*Task to carry out*
Set out every line of the records below as a Markdown table with two columns, No. and Line, numbering the rows and skipping any blank lines. Leave the pictures out of the answer.

Dataset entries:

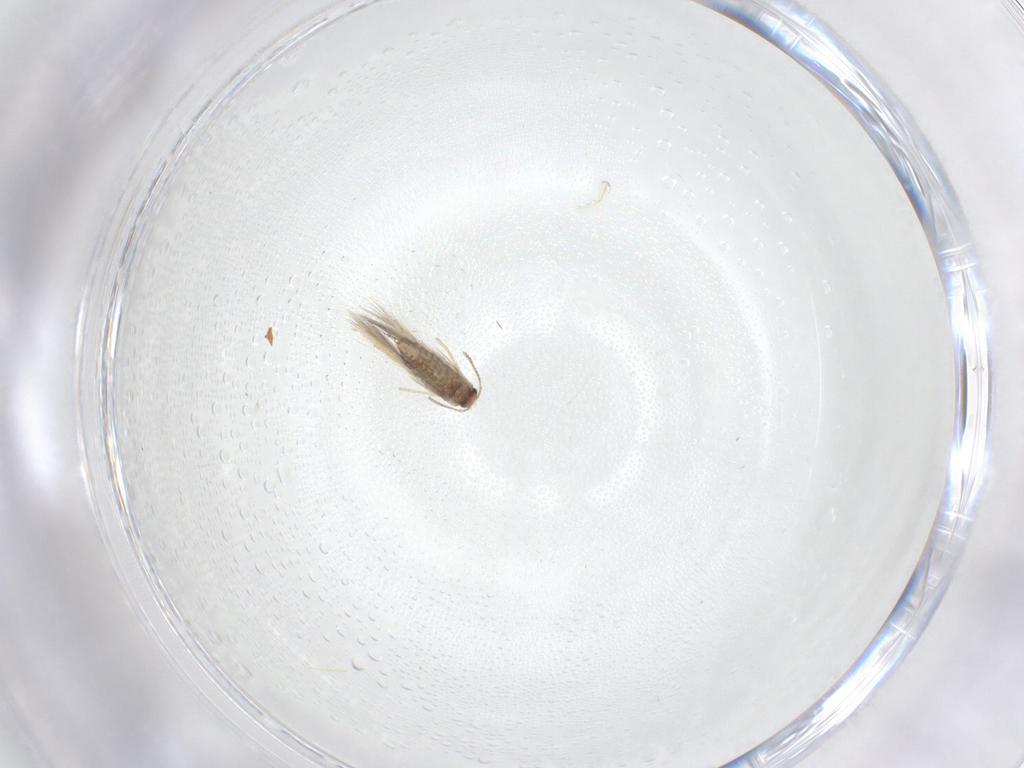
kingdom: Animalia
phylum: Arthropoda
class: Insecta
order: Lepidoptera
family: Nepticulidae
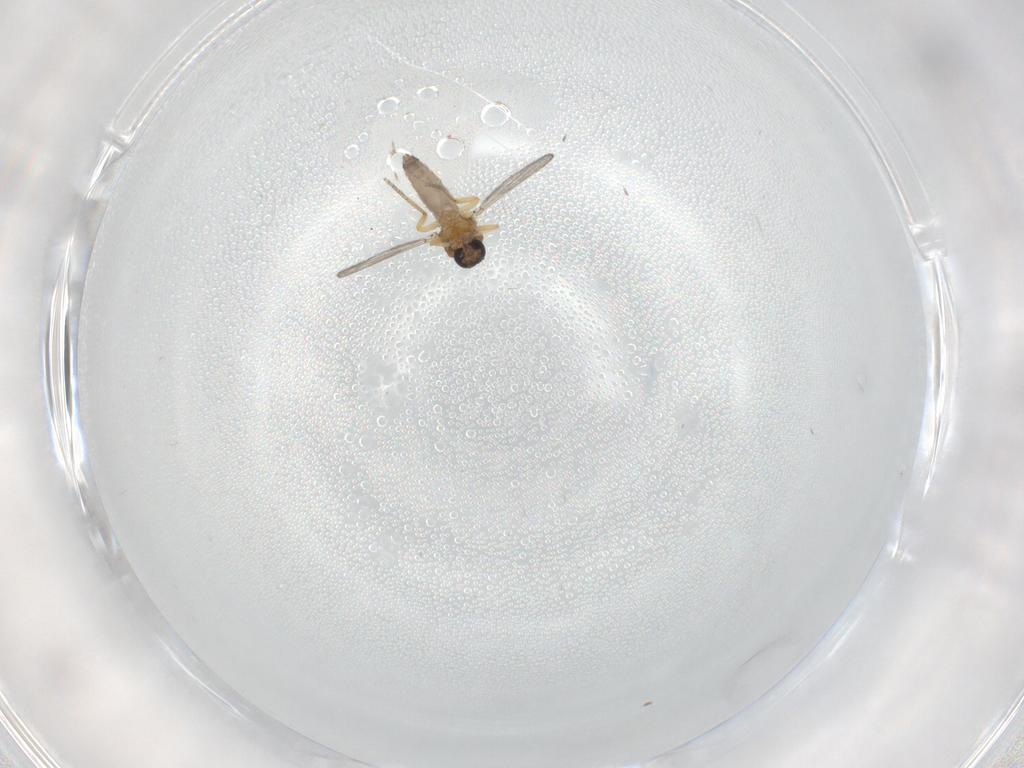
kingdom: Animalia
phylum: Arthropoda
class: Insecta
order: Diptera
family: Ceratopogonidae
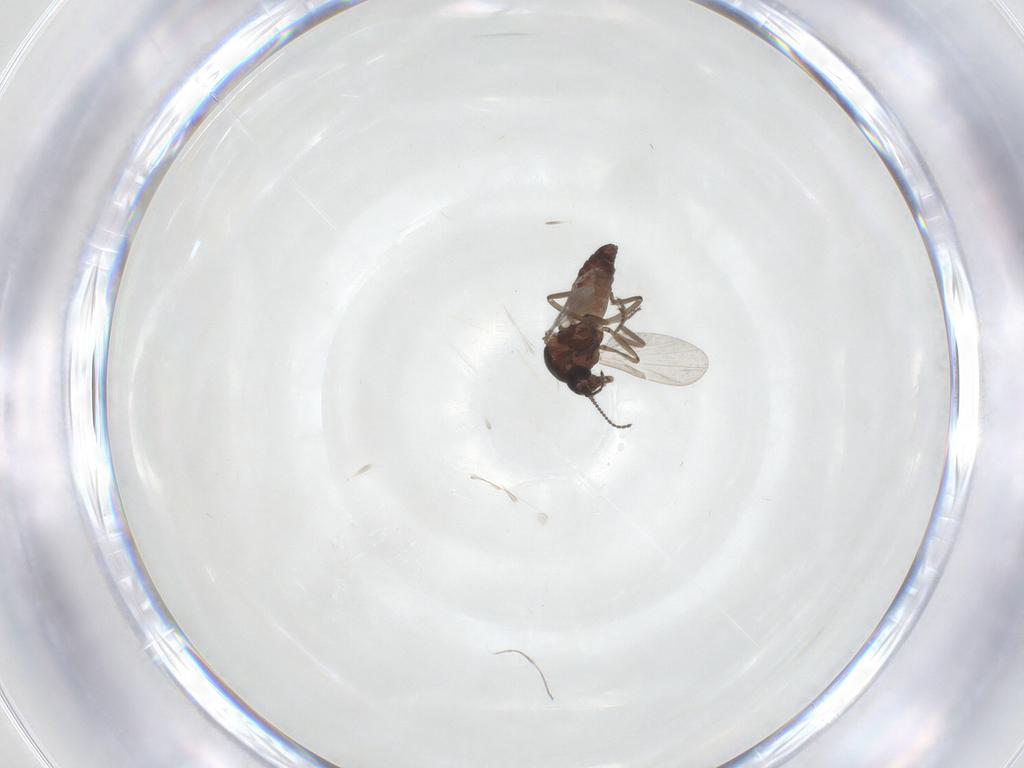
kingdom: Animalia
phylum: Arthropoda
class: Insecta
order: Diptera
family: Ceratopogonidae
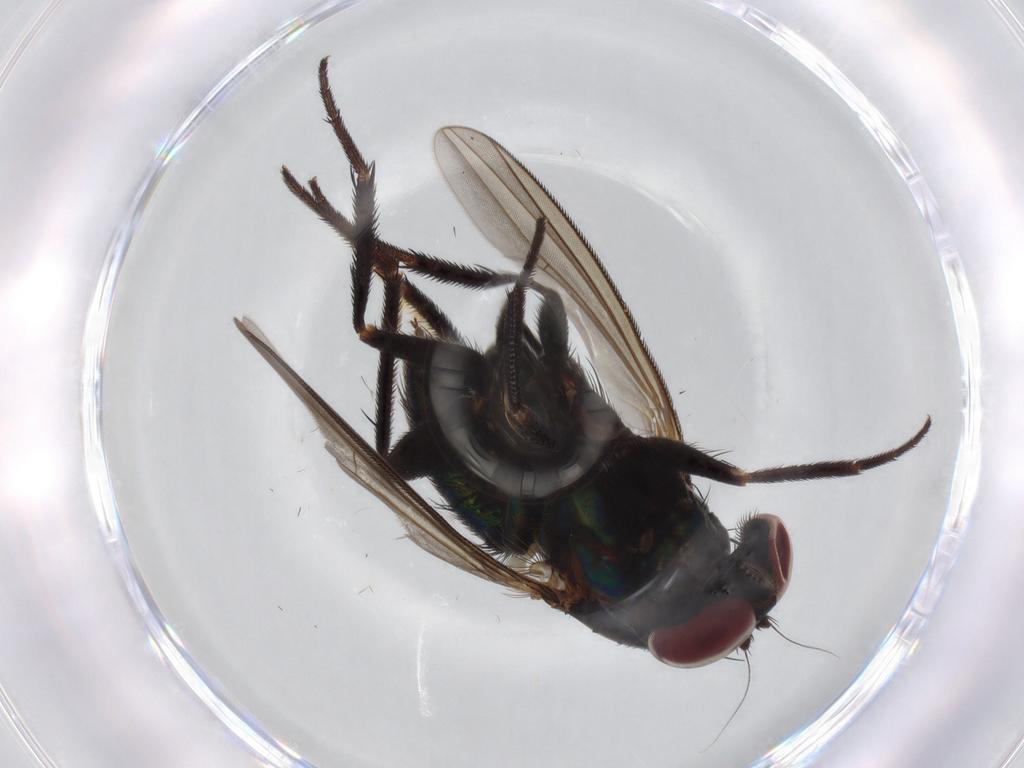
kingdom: Animalia
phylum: Arthropoda
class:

*Written reply*
| No. | Line |
|---|---|
| 1 | kingdom: Animalia |
| 2 | phylum: Arthropoda |
| 3 | class: Insecta |
| 4 | order: Lepidoptera |
| 5 | family: Nepticulidae |
| 6 | kingdom: Animalia |
| 7 | phylum: Arthropoda |
| 8 | class: Insecta |
| 9 | order: Diptera |
| 10 | family: Ceratopogonidae |
| 11 | kingdom: Animalia |
| 12 | phylum: Arthropoda |
| 13 | class: Insecta |
| 14 | order: Diptera |
| 15 | family: Ceratopogonidae |
| 16 | kingdom: Animalia |
| 17 | phylum: Arthropoda |
| 18 | class: |